The original Writers and Their Work volume on Elizabeth Barrett Browning, written by the key EBB critic of the period, Alethea Hayter, was published in 1965. Only 29 pages in length and drawing upon some of the insights developed in Hayter's earlier book-length study, Browning: A Poet's Work and Its Setting (1962), the Writers and Their Work Mrs volume offered a swift overview of EBB's career and some specific points on language and prosody, before closing with a telling assessment of the perceived status of EBB's poetry at that time:
Her poetry is very much out of favour with the academic critics and historians of literature. You will not find it among the set books in British university courses in English literature, nor in the latest … anthologies. No edition of the collected works is in print in Britain … [and her] memory is kept alive at present more by the unending series of plays, films and musical comedies concerned with her private life than by readers of her poetry.
It is still too soon to say whether her fame as a poet will ever return. She may have to wait two hundred years, as Ford and Webster did till Charles Lamb brought them back to life.
Interestingly, Hayter's phrasing here recalls Virginia Woolf's humorous but poignant assessment of EBB in her 1931 essay on Aurora Leigh:
fate has not been kind to Mrs Browning as a writer.
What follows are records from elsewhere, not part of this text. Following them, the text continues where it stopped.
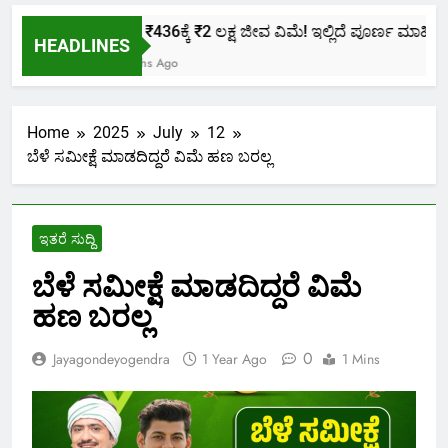
ಕೇವಲ ₹436ಕ್ಕೆ ₹2 ಲಕ್ಷ ಜೀವ ವಿಮೆ! ಇಲ್ಲಿದೆ ಪೂರ್ಣ ಮಾಹಿತಿ.
HEADLINES
2 Months Ago
Home
2025
July
12
ಬೆಳೆ ಸಮೀಕ್ಷೆ ಮಾಡದಿದ್ದರೆ ವಿಮೆ ಹಣ ಬರಲ್ಲ
ಇತರೆ ಸುದ್ದಿ
ಬೆಳೆ ಸಮೀಕ್ಷೆ ಮಾಡದಿದ್ದರೆ ವಿಮೆ
ಹಣ ಬರಲ್ಲ
0
Jayagondeyogendra
1 Year Ago
1 Mins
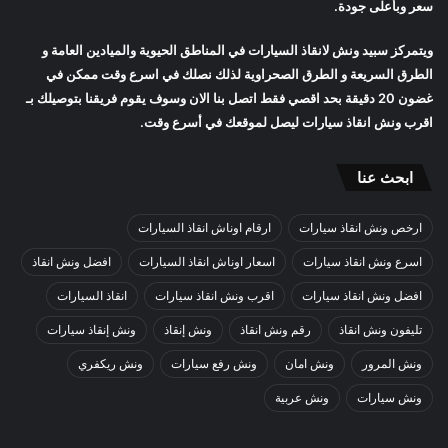
سعر وبأعلى جودة.
ويتمركز
سبيد ونش
لانقاذ السيارات في المناطق الحيوية والميادين العامة و
الطرق السريعة و الطرق الصحراوية لذلك نصلك في اسرع وقت ممكن في
غضون 20 دقيقة بحد اقصي فقط اتصل بنا الان وسوف يقوم فريقنا بتوصيلك بـ
اقرب
ونش انقاذ سيارات
ليصل لموقعك في أسرع وقت.
ابحث عنا
ارخص ونش انقاذ سيارات
ارقام اوناش انقاذ السيارات
اسرع ونش انقاذ سيارات
اسعار اوناش انقاذ السيارات
افضل ونش انقاذ
افضل ونش انقاذ سيارات
اقرب ونش انقاذ سيارات
انقاذ السيارات
تليفون ونش انقاذ
رقم ونش انقاذ
ونش إنقاذ
ونش إنقاذ سيارات
ونش المرور
ونش امان
ونش رفع سيارات
ونش ريكفري
ونش سيارات
ونش عربية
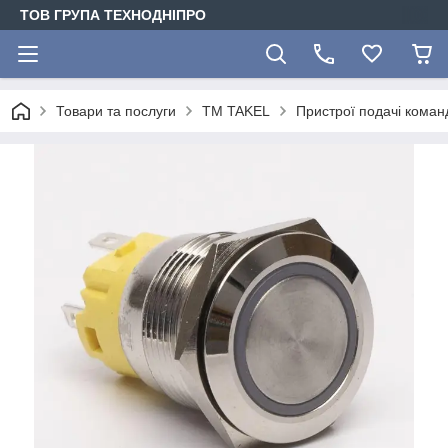
ТОВ ГРУПА ТЕХНОДНІПРО
Товари та послуги
TM TAKEL
Пристрої подачі коман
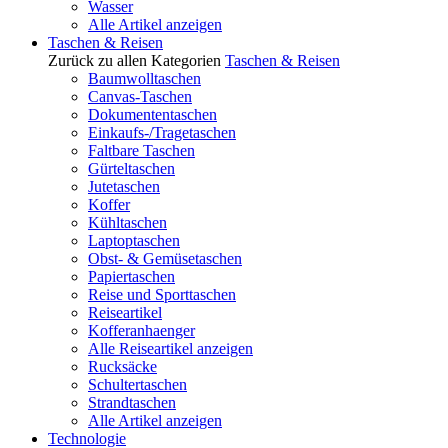
Wasser
Alle Artikel anzeigen
Taschen & Reisen
Zurück zu allen Kategorien
Taschen & Reisen
Baumwolltaschen
Canvas-Taschen
Dokumententaschen
Einkaufs-/Tragetaschen
Faltbare Taschen
Gürteltaschen
Jutetaschen
Koffer
Kühltaschen
Laptoptaschen
Obst- & Gemüsetaschen
Papiertaschen
Reise und Sporttaschen
Reiseartikel
Kofferanhaenger
Alle Reiseartikel anzeigen
Rucksäcke
Schultertaschen
Strandtaschen
Alle Artikel anzeigen
Technologie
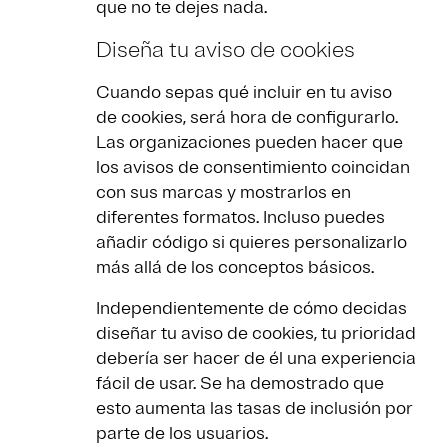
que no te dejes nada.
Diseña tu aviso de cookies
Cuando sepas qué incluir en tu aviso
de cookies, será hora de configurarlo.
Las organizaciones pueden hacer que
los avisos de consentimiento coincidan
con sus marcas y mostrarlos en
diferentes formatos. Incluso puedes
añadir código si quieres personalizarlo
más allá de los conceptos básicos.
Independientemente de cómo decidas
diseñar tu aviso de cookies, tu prioridad
debería ser hacer de él una experiencia
fácil de usar. Se ha demostrado que
esto aumenta las tasas de inclusión por
parte de los usuarios.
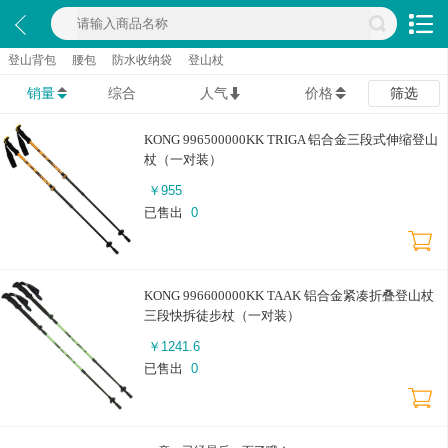
登山背包
腰包
防水收纳袋
登山杖
销量
综合
人气
价格
筛选
KONG 996500000KK TRIGA 铝合金三段式伸缩登山
杖（一对装）
￥
955
已售出
0
KONG 996600000KK TAAK 铝合金紧凑折叠登山杖
三段快拆徒步杖（一对装）
￥
1241.6
已售出
0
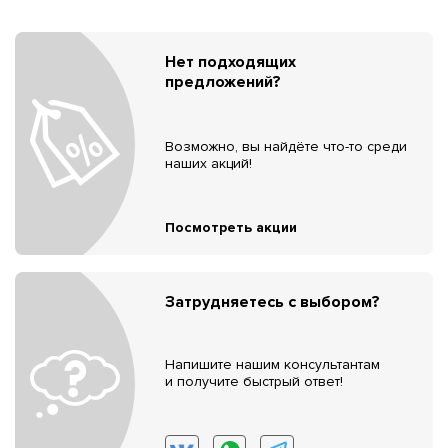
Нет подходящих
предложений?
Возможно, вы найдёте что-то среди
наших акций!
Посмотреть акции
Затрудняетесь с выбором?
Напишите нашим консультантам
и получите быстрый ответ!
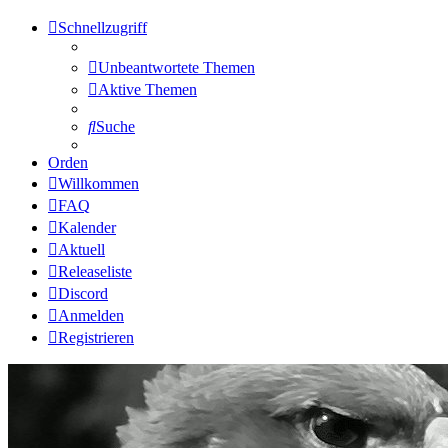
Schnellzugriff
Unbeantwortete Themen
Aktive Themen
Suche
Orden
Willkommen
FAQ
Kalender
Aktuell
Releaseliste
Discord
Anmelden
Registrieren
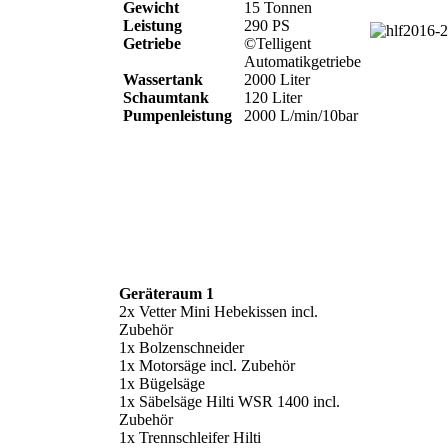
Gewicht
15 Tonnen
Leistung
290 PS
Getriebe
©Telligent
Automatikgetriebe
Wassertank
2000 Liter
Schaumtank
120 Liter
Pumpenleistung
2000 L/min/10bar
Geräteraum 1
2x Vetter Mini Hebekissen incl.
Zubehör
1x Bolzenschneider
1x Motorsäge incl. Zubehör
1x Bügelsäge
1x Säbelsäge Hilti WSR 1400 incl.
Zubehör
1x Trennschleifer Hilti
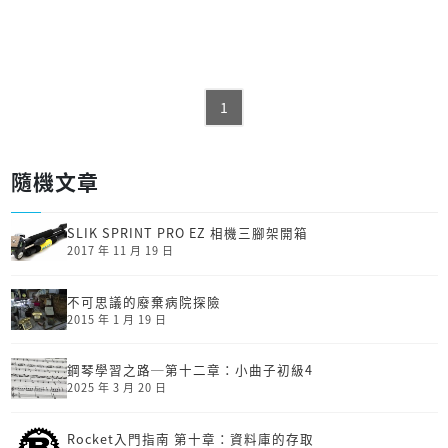
1
隨機文章
SLIK SPRINT PRO EZ 相機三腳架開箱
2017 年 11 月 19 日
不可思議的廢棄病院探險
2015 年 1 月 19 日
鋼琴學習之路─第十二章：小曲子初級4
2025 年 3 月 20 日
Rocket入門指南 第十章：資料庫的存取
Nobody reads her, nobody discusses her, nobody troubles to put her in her place. … In short, the only place in the mansion of literature that is assigned her is downstairs in the servants’ quarters, where, in company with Mrs Hemans, Eliza Cook, Jean Ingelow, Alexander Smith, Edwin Arnold, and Robert Montgomery, she bangs the crockery about and eats vast handfuls of peas on the point of her knife.
In the three decades between Woolf and Hayter's analyses, then, little seemed to have shifted. EBB, the once internationally renowned and highly-influential poet, had been firmly pushed to the margins of literary history, her status as writer of some of the most powerful and innovative poetic works of the nineteenth century erased by both the general modernist backlash against Victorian literature and the processes of early twentieth-century canon formation.